658.2009年3月2日(月) どうなる文化財の行方・・・。

 この冬は暖冬だそうである。特に東日本では戦後2番目の暖かさだという。梅の開花は、都内では平年より21日も早い。この温暖化傾向は、今更始まったことではないし、日本だけに限ったことでもない。しかし、今後地球温暖化の傾向は一層加速するだろう。温暖化によって氷雪は融解して海面が上昇する。低地帯は水没し、河川は氾濫する。スイス・アルプスやカナディアン・ロッキーで毎年氷河が後退していく状態を私自分の目で確認しているから間違いない。各国の利害が対立して温暖化防止のためのコンセンサスがまとまらない現状では、どんなに逆立ちしてもこの温暖化傾向は止まらないだろう。

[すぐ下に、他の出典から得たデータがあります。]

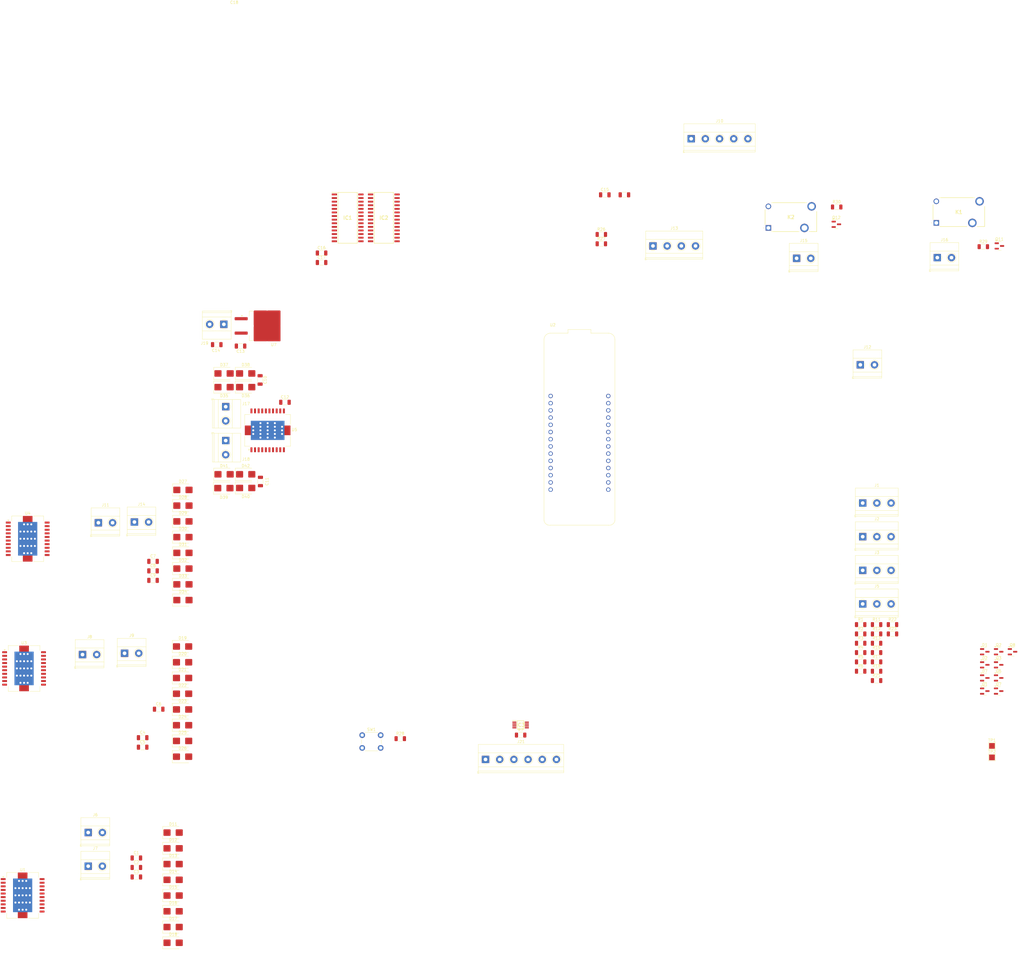
<source format=kicad_pcb>
(kicad_pcb (version 20221018) (generator pcbnew)

  (general
    (thickness 1.6)
  )

  (paper "A4")
  (layers
    (0 "F.Cu" jumper)
    (31 "B.Cu" signal)
    (32 "B.Adhes" user "B.Adhesive")
    (33 "F.Adhes" user "F.Adhesive")
    (34 "B.Paste" user)
    (35 "F.Paste" user)
    (36 "B.SilkS" user "B.Silkscreen")
    (37 "F.SilkS" user "F.Silkscreen")
    (38 "B.Mask" user)
    (39 "F.Mask" user)
    (40 "Dwgs.User" user "User.Drawings")
    (41 "Cmts.User" user "User.Comments")
    (42 "Eco1.User" user "User.Eco1")
    (43 "Eco2.User" user "User.Eco2")
    (44 "Edge.Cuts" user)
    (45 "Margin" user)
    (46 "B.CrtYd" user "B.Courtyard")
    (47 "F.CrtYd" user "F.Courtyard")
    (48 "B.Fab" user)
    (49 "F.Fab" user)
    (50 "User.1" user)
    (51 "User.2" user)
    (52 "User.3" user)
    (53 "User.4" user)
    (54 "User.5" user)
    (55 "User.6" user)
    (56 "User.7" user)
    (57 "User.8" user)
    (58 "User.9" user)
  )

  (setup
    (pad_to_mask_clearance 0)
    (pcbplotparams
      (layerselection 0x00010fc_ffffffff)
      (plot_on_all_layers_selection 0x0000000_00000000)
      (disableapertmacros false)
      (usegerberextensions false)
      (usegerberattributes true)
      (usegerberadvancedattributes true)
      (creategerberjobfile true)
      (dashed_line_dash_ratio 12.000000)
      (dashed_line_gap_ratio 3.000000)
      (svgprecision 4)
      (plotframeref false)
      (viasonmask false)
      (mode 1)
      (useauxorigin false)
      (hpglpennumber 1)
      (hpglpenspeed 20)
      (hpglpendiameter 15.000000)
      (dxfpolygonmode true)
      (dxfimperialunits true)
      (dxfusepcbnewfont true)
      (psnegative false)
      (psa4output false)
      (plotreference true)
      (plotvalue true)
      (plotinvisibletext false)
      (sketchpadsonfab false)
      (subtractmaskfromsilk false)
      (outputformat 1)
      (mirror false)
      (drillshape 1)
      (scaleselection 1)
      (outputdirectory "")
    )
  )

  (net 0 "")
  (net 1 "+5V")
  (net 2 "Earth")
  (net 3 "+12V")
  (net 4 "/Vin")
  (net 5 "/D0+")
  (net 6 "/D0-")
  (net 7 "/S_HUM_1_IN")
  (net 8 "/S_HUM_2_IN")
  (net 9 "/S_HUM_3_IN")
  (net 10 "Net-(D11-A)")
  (net 11 "Net-(J1-Pin_1)")
  (net 12 "Net-(J1-Pin_2)")
  (net 13 "Net-(J2-Pin_1)")
  (net 14 "Net-(J2-Pin_2)")
  (net 15 "Net-(J3-Pin_1)")
  (net 16 "Net-(J3-Pin_2)")
  (net 17 "Net-(Q1-B)")
  (net 18 "Net-(Q2-B)")
  (net 19 "Net-(Q3-B)")
  (net 20 "/RI+")
  (net 21 "Net-(D41-A)")
  (net 22 "/RI-")
  (net 23 "unconnected-(IC1-NC_1-Pad11)")
  (net 24 "Net-(Q6-B)")
  (net 25 "Net-(Q6-C)")
  (net 26 "unconnected-(U1-NC-Pad3)")
  (net 27 "Net-(D13-A)")
  (net 28 "Net-(D15-A)")
  (net 29 "Net-(D17-A)")
  (net 30 "Net-(D19-A)")
  (net 31 "Net-(D21-A)")
  (net 32 "Net-(D23-A)")
  (net 33 "Net-(D25-A)")
  (net 34 "Net-(D27-A)")
  (net 35 "Net-(D29-A)")
  (net 36 "Net-(D31-A)")
  (net 37 "Net-(D33-A)")
  (net 38 "Net-(D35-A)")
  (net 39 "unconnected-(IC1-NC_2-Pad14)")
  (net 40 "unconnected-(IC1-~{RESET}-Pad18)")
  (net 41 "Net-(D37-A)")
  (net 42 "unconnected-(IC1-INTB-Pad19)")
  (net 43 "Net-(D39-A)")
  (net 44 "/S_ANEM_IN")
  (net 45 "/R1_EN")
  (net 46 "/R1_IN1")
  (net 47 "/R1_IN2")
  (net 48 "unconnected-(IC2-GPB3-Pad4)")
  (net 49 "unconnected-(IC1-INTA-Pad20)")
  (net 50 "unconnected-(IC1-GPA7-Pad28)")
  (net 51 "unconnected-(U1-NC-Pad18)")
  (net 52 "unconnected-(U3-NC-Pad3)")
  (net 53 "unconnected-(IC2-GPB4-Pad5)")
  (net 54 "unconnected-(IC2-GPB5-Pad6)")
  (net 55 "unconnected-(U3-NC-Pad18)")
  (net 56 "Net-(Q7-C)")
  (net 57 "unconnected-(U4-NC-Pad3)")
  (net 58 "unconnected-(IC2-GPB6-Pad7)")
  (net 59 "unconnected-(IC2-GPB7-Pad8)")
  (net 60 "+3.3V")
  (net 61 "unconnected-(IC2-NC_1-Pad11)")
  (net 62 "/SDA")
  (net 63 "/SCL")
  (net 64 "unconnected-(IC2-NC_2-Pad14)")
  (net 65 "unconnected-(IC2-~{RESET}-Pad18)")
  (net 66 "unconnected-(IC2-INTB-Pad19)")
  (net 67 "unconnected-(IC2-INTA-Pad20)")
  (net 68 "/W1_EN")
  (net 69 "/W1_IN1")
  (net 70 "/W1_IN2")
  (net 71 "/W2_EN")
  (net 72 "/W2_IN1")
  (net 73 "/W2_IN2")
  (net 74 "/RELAY_2_EN")
  (net 75 "/RELAY_1_EN")
  (net 76 "/P1_EN")
  (net 77 "/P1_IN1")
  (net 78 "/P1_IN2")
  (net 79 "/P2_EN")
  (net 80 "/P2_IN1")
  (net 81 "/P2_IN2")
  (net 82 "/P3_EN")
  (net 83 "/P3_IN1")
  (net 84 "unconnected-(U2-PA03{slash}AREF{slash}AIN(1)-PadJ3_1)")
  (net 85 "/FOCO_1_EN")
  (net 86 "unconnected-(U2-PA07{slash}D21{slash}AIN(7){slash}A6-PadJ3_8)")
  (net 87 "/FOCO_2_EN")
  (net 88 "/FOCO_3_EN")
  (net 89 "/P3_IN2")
  (net 90 "/P4_EN")
  (net 91 "/P4_IN1")
  (net 92 "/P4_IN2")
  (net 93 "/P5_EN")
  (net 94 "/P5_IN1")
  (net 95 "/P5_IN2")
  (net 96 "/FOCO_4_EN")
  (net 97 "/NO_1")
  (net 98 "unconnected-(U2-PA19{slash}D10(PWM){slash}CIPO(SC1)-PadJ5_5)")
  (net 99 "/RX")
  (net 100 "/TX")
  (net 101 "/HEAT_EN")
  (net 102 "Net-(Q7-B)")
  (net 103 "Net-(Q8-B)")
  (net 104 "Net-(Q8-C)")
  (net 105 "unconnected-(U4-NC-Pad18)")
  (net 106 "unconnected-(U5-NC-Pad3)")
  (net 107 "unconnected-(U5-NC-Pad18)")
  (net 108 "/S_HUM_1_EN")
  (net 109 "/S_HUM_2_EN")
  (net 110 "/S_HUM_3_EN")
  (net 111 "unconnected-(U2-RESET-PadJ5_10)")
  (net 112 "/COM_1")
  (net 113 "/NO_2")
  (net 114 "/COM_2")
  (net 115 "Net-(K1-COIL_1)")
  (net 116 "Net-(K2-COIL_1)")
  (net 117 "Net-(Q11-B)")
  (net 118 "Net-(Q12-B)")
  (net 119 "/PULSE_IN")
  (net 120 "unconnected-(U2-PA04{slash}D18(PWM){slash}AIN(4){slash}A3-PadJ3_5)")
  (net 121 "unconnected-(U2-PA11{slash}D3(PWM)-PadJ3_12)")
  (net 122 "unconnected-(U2-PB10{slash}D4(PWM)-PadJ3_13)")

  (footprint "Diode_SMD:D_SMB" (layer "F.Cu") (at 17.893 87.507))

  (footprint "TerminalBlock_Phoenix:TerminalBlock_Phoenix_MKDS-1,5-2_1x02_P5.00mm_Horizontal" (layer "F.Cu") (at 32.969 64.556 -90))

  (footprint "Diode_SMD:D_SMB" (layer "F.Cu") (at 14.438 230.543))

  (footprint "TerminalBlock_Phoenix:TerminalBlock_Phoenix_MKDS-1,5-2_1x02_P5.00mm_Horizontal" (layer "F.Cu") (at -11.903 93.54))

  (footprint "SimbolosSnapEDA:BOARD_ARDUINO_MKR_WAN_1310" (layer "F.Cu") (at 157.644 60.556))

  (footprint "Package_SO:HSOP-20-1EP_11.0x15.9mm_P1.27mm_SlugDown_ThermalVias" (layer "F.Cu") (at -36.822 99.187))

  (footprint "Capacitor_SMD:C_1206_3216Metric" (layer "F.Cu") (at 9.344 159.275))

  (footprint "Capacitor_SMD:C_1206_3216Metric" (layer "F.Cu") (at 29.815 30.734))

  (footprint "Package_SO:HSOP-20-1EP_11.0x15.9mm_P1.27mm_SlugDown_ThermalVias" (layer "F.Cu") (at -38.6 224.917))

  (footprint "TerminalBlock_Phoenix:TerminalBlock_Phoenix_MKDS-1,5-3_1x03_P5.00mm_Horizontal" (layer "F.Cu") (at 257.462 98.454))

  (footprint "Resistor_SMD:R_1206_3216Metric" (layer "F.Cu") (at 256.742 136.024))

  (footprint "Diode_SMD:D_SMB" (layer "F.Cu") (at 17.893 93.057))

  (footprint "Capacitor_SMD:C_1206_3216Metric" (layer "F.Cu") (at 3.694 172.675))

  (footprint "Package_TO_SOT_SMD:SOT-23" (layer "F.Cu") (at 305.372 143.644))

  (footprint "Package_TO_SOT_SMD:SOT-23" (layer "F.Cu") (at 310.262 139.019))

  (footprint "Resistor_SMD:R_1206_3216Metric" (layer "F.Cu") (at 165.354 -8.116))

  (footprint "Diode_SMD:D_SMB" (layer "F.Cu") (at 17.775 142.727))

  (footprint "TestPoint:TestPoint_Pad_2.0x2.0mm" (layer "F.Cu") (at 303.022 172.226))

  (footprint "Diode_SMD:D_SMB" (layer "F.Cu") (at 40.014 81.28))

  (footprint "Capacitor_SMD:C_1206_3216Metric" (layer "F.Cu") (at 38.197 31.242 180))

  (footprint "Diode_SMD:D_SMB" (layer "F.Cu") (at 17.893 115.257))

  (footprint "Resistor_SMD:R_1206_3216Metric" (layer "F.Cu") (at 262.352 136.024))

  (footprint "Package_SO:HSOP-20-1EP_11.0x15.9mm_P1.27mm_SlugDown_ThermalVias" (layer "F.Cu") (at -38.092 144.907))

  (footprint "Capacitor_SMD:C_1206_3216Metric" (layer "F.Cu") (at 173.482 -22.098))

  (footprint "Capacitor_SMD:C_1206_3216Metric" (layer "F.Cu") (at 1.484 211.737))

  (footprint "Package_TO_SOT_SMD:SOT-23" (layer "F.Cu") (at 305.372 152.894))

  (footprint "Diode_SMD:D_SMB" (layer "F.Cu") (at 14.438 219.443))

  (footprint "Package_TO_SOT_SMD:SOT-23" (layer "F.Cu") (at 305.372 139.019))

  (footprint "Capacitor_SMD:C_1206_3216Metric" (layer "F.Cu") (at 3.694 169.325))

  (footprint "Package_TO_SOT_SMD:SOT-23" (layer "F.Cu") (at 300.482 139.019))

  (footprint "TerminalBlock_Phoenix:TerminalBlock_Phoenix_MKDS-1,5-5_1x05_P5.00mm_Horizontal" (layer "F.Cu") (at 197.01 -41.859))

  (footprint "Capacitor_SMD:C_1206_3216Metric" (layer "F.Cu") (at 7.361 113.857))

  (footprint "Resistor_SMD:R_1206_3216Metric" (layer "F.Cu") (at 256.742 145.894))

  (footprint "Diode_SMD:D_SMB" (layer "F.Cu") (at 17.893 120.807))

  (footprint "Resistor_SMD:R_1206_3216Metric" (layer "F.Cu") (at 256.742 129.444))

  (footprint "Diode_SMD:D_SMB" (layer "F.Cu")
    (tstamp 53eb53eb-ab00-4426-b336-d110f908516e)
    (at 14.438 224.993)
    (descr "Diode SMB (DO-214AA)")
    (tags "Diode SMB (DO-214AA)")
    (property "Mouser Part Number" "821-SS24")
    (property "Sheetfile" "KiCad.kicad_sch")
    (property "Sheetname" "")
    (property "ki_description" "1000V 1A General Purpose Rectifier Diode, DO-41")
    (property "ki_keywords" "diode")
    (path "/988d0335-9d4b-4bb0-9eaa-e955f1b9a829")
    (attr smd)
    (fp_text reference "D15" (at 0 -3) (layer "F.SilkS")
        (effects (font (size 1 1) (thickness 0.15)))
      (tstamp 82091649-f2b3-4072-b8b6-5bf0300d141b)
    )
    (fp_text value "SS24" (at 0 3.1) (layer "F.Fab")
        (effects (font (size 1 1) (thickness 0.15)))
      (tstamp f12babf2-4574-411b-a89e-21c6eee9b867)
    )
    (fp_text user "${REFERENCE}" (at 0 -3) (layer "F.Fab")
        (effects (font (size 1 1) (thickness 0.15)))
      (tstamp 0acabaca-7fad-4c88-a8e5-6b74d9a4a34a)
    )
    (fp_line (start -3.66 -2.15) (end -3.66 2.15)
      (stroke (width 0.12) (type solid)) (layer "F.SilkS") (tstamp 8a291ecb-96e0-47a0-8c7b-b448b1d583b2))
    (fp_line (start -3.66 -2.15) (end 2.15 -2.15)
      (stroke (width 0.12) (type solid)) (layer "F.SilkS") (tstamp ffef1158-8bbd-4de4-9cab-952aaea31ab3))
    (fp_line (start -3.66 2.15) (end 2.15 2.15)
      (stroke (width 0.12) (type solid)) (layer "F.SilkS") (tstamp 0bb7e61b-1e3a-4c6f-9a2b-5870402a605f))
    (fp_line (start -3.65 -2.25) (end 3.65 -2.25)
      (stroke (width 0.05) (type solid)) (layer "F.CrtYd") (tstamp 975e3486-9199-4ad5-8e8a-bd4e7665d168))
    (fp_line (start -3.65 2.25) (end -3.65 -2.25)
      (stroke (width 0.05) (type solid)) (layer "F.CrtYd") (tstamp e9a50a1d-9e16-4612-931e-a8dfd3ecb8e9))
    (fp_line (start 3.65 -2.25) (end 3.65 2.25)
      (stroke (width 0.05) (type solid)) (layer "F.CrtYd") (tstamp 46314483-196c-410d-8c5b-ecbf7b03bfa2))
    (fp_line (start 3.65 2.25) (end -3.65 2.25)
      (stroke (width 0.05) (type solid)) (layer "F.CrtYd") (tstamp 40de46cf-bd1a-4e38-923d-7570e587ff61))
    (fp_line (start -2.3 2) (end -2.3 -2)
      (stroke (width 0.1) (type solid)) (layer "F.Fab") (tstamp 598aec52-3752-4971-ac1a-ba9df34f75cc))
    (fp_line (start -0.64944 -0.79908) (end -0.64944 0.80112)
      (stroke (width 0.1) (type solid)) (layer "F.Fab") (tstamp 00e2af35-3c6b-4796-be19-3e021cf49458))
    (fp_line (start -0.64944 0.00102) (end -1.55114 0.00102)
      (stroke (width 0.1) (type solid)) (layer "F.Fab") (tstamp 750dacae-cee7-4acc-8850-ff597e207efb))
    (fp_line (start -0.64944 0.00102) (end 0.50118 -0.79908)
      (stroke (width 0.1) (type solid)) (layer "F.Fab") (tstamp babcba0c-ff7a-4518-b09c-e0b9760b35ce))
    (fp_line (start -0.64944 0.00102) (end 0.50118 0.75032)
      (stroke (width 0.1) (type solid)) (layer "F.Fab") (tstamp 4256b743-16bc-409d-9dbe-78a94d567723))
    (fp_line (start 0.50118 0.00102) (end 1.4994 0.00102)
      (stroke (width 0.1) (type solid)) (layer "F.Fab") (tstamp a15c62a1-c5f0-423f-a654-9e93882efc3c))
    (fp_line (start 0.50118 0.75032) (end 0.50118 -0.79908)
      (stroke (width 0.1) (type solid)) (layer "F.Fab") (tstamp 098b8199-c944-495e-904f-6197d1f53571))
    (fp_line (start 2.3 -2) (end -2.3 -2)
      (stroke (width 0.1) (type
... [410140 chars truncated]
</source>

 さて、数日前にパリで競売に付されたイブ・サン・ローランの遺品のうち、1860年の第2次アヘン戦争時に略奪された十二支にちなんだブロンズ像、ネズミとウサギの頭部像を39億円で落札した人物が中国人だったことが明らかになった。しかし、その中国人は落札したが、代金は支払うつもりはないと言っている。文化的な価値の高い銅像の所有権は中国政府にあると主張を崩さない。事実同作品はアヘン戦争の際北京侵攻で清朝の離宮「円明園」からフランスが略奪したもので、中国政府には返還を請求する権利があるとフランスに対して返還要求していた。

 この種の問題は、植民地国家と統治国との間では充分あり得ることだ。イギリスやフランスがどれだけ植民地から多くの文化財を略奪して母国へ持ち帰ったか。ロンドンの大英博物館に展示されている作品のうち、どれだけイギリスが植民地から奪ったものが展示されているか。エジプトから持ち帰ったミイラに始まり、アテネのアクロポリスから剥がした看板、パリ・コンコルド広場に建つオベリスクもナポレオンがエジプト遠征の際持ち帰ったものだ。

 言い出したらきりがないが、これはやはり本来の持ち主へ返すべきものだろう。どうしてもそれが難しいなら、レンタル契約を結んでレンタル料金を毎年支払うのが筋であると思う。

 翻って日本の文化財はどうか。ボストン美術館でも、フィラデルフィア博物館でも沢山の、素晴らしい浮世絵が展示されている。しかも保管方法が良いのか、まったく傷もなく、品質も落ちていない。江戸文化がまさに所を得たと感じたくらいである。これらは惜しいが、二束三文で日本が売却したものであり、こればかりは買い戻すより仕方があるまい。

 フランスと中国の間で、その所有権を巡って文化財の行方がどうなるか、当分の間話題がつきないようだ。